22:04 Je crois avoir été victime, oui, de cette haine,
22:07 en Bolivie notamment.
22:11 Mais j'ai du mal à la ressentir.
22:15 Et pourtant, je sais qu'elle joue un rôle moteur
22:18 dans l'histoire.
22:20 Et qu'au fond,
22:22 la haine n'est pas qu'un sentiment négatif.
22:25 La haine a le don de soulever,
22:29 la haine a le don de catalyser,
22:31 la haine a le don de rendre fort, si vous voulez.

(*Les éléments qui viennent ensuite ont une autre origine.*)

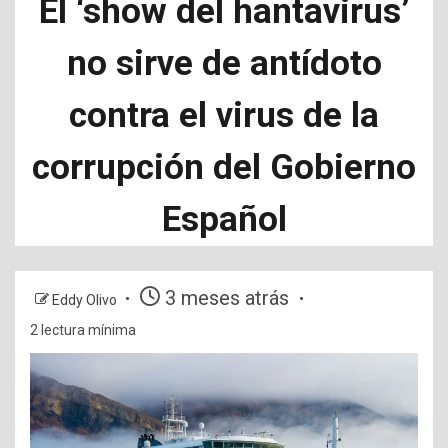
El ‘show del hantavirus’
no sirve de antídoto
contra el virus de la
corrupción del Gobierno
Español
3 meses atrás
Eddy Olivo
2 lectura mínima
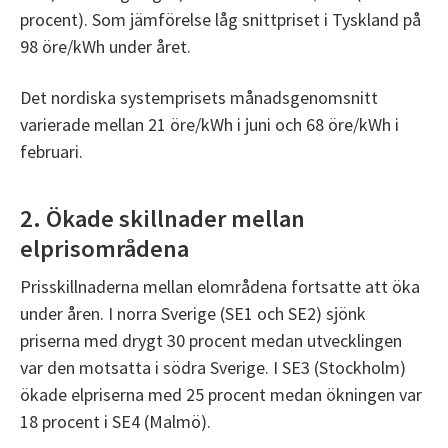
procent). Som jämförelse låg snittpriset i Tyskland på
98 öre/kWh under året.
Det nordiska systemprisets månadsgenomsnitt
varierade mellan 21 öre/kWh i juni och 68 öre/kWh i
februari.
2. Ökade skillnader mellan
elprisområdena
Prisskillnaderna mellan elområdena fortsatte att öka
under åren. I norra Sverige (SE1 och SE2) sjönk
priserna med drygt 30 procent medan utvecklingen
var den motsatta i södra Sverige. I SE3 (Stockholm)
ökade elpriserna med 25 procent medan ökningen var
18 procent i SE4 (Malmö).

22:34 Je respecte la haine,
22:36 mais je veux qu'elle ne dure pas trop.
22:39 Je n'aime pas les haines recuites,
22:41 je n'aime pas les haines qui durent trop.
22:44 C'est-à-dire, j'aime les accès de colère et de haine,
22:47 mais je n'aime pas qu'on s'en fasse
22:50 comme une sorte de drapeau.
22:53 Il y a dans ce livre une phrase
22:56 "La vie nous apprend à baisser le ton,
22:58 à remiser clairons et trompettes,
23:00 à nous contenter d'une clarinette
23:02 pour faire des quacks avant le quick".
23:04 Vous pensez à la mort régulièrement ?
23:06 Elle est présente en filigrane dans ce livre.
23:09 Vous parlez de la mort ?
23:14 Oui.
23:15 Écoutez, on est bien forcé d'y penser,
23:18 parce qu'elle pense à vous de toute façon.
23:21 On la sent de plus en plus prof,
23:25 mais encore une fois,
23:27 ce n'est pas pathétique.
23:29 Je trouve que, au fond,
23:33 la mort peut nous faire sourire,
23:35 et peut-être même éclater de rire.
23:38 J'espère que dans ce livre, bref,
23:41 il y a de quoi rire, paradoxalement.
23:45 Il y a de quoi, en tout cas,
23:48 hausser les épaules un peu
23:53 devant tant d'émotions factices
23:56 qui ne durent pas vraiment.
23:58 Non, je dirais que...
24:00 Je dirais que...
24:04 On peut lutter contre la mort
24:08 peut-être par la drôlerie,
24:10 peut-être par le cocasse,
24:12 peut-être par le sourire, tout simplement.
24:14 Il faut imaginer donc Régis Debray souriant.
24:18 Merci infiniment d'avoir été notre invité.
24:21 On est obligé d'abréger avec le temps.
24:23 Vous faites bien d'abréger !
24:26 Mon abrège, merci Régis Debray.
24:28 Bref, c'est publié chez Gellimard
24:30 et je le recommande chaleureusement.
24:32 Bonne journée, à suivre le Carrefour du 6/9.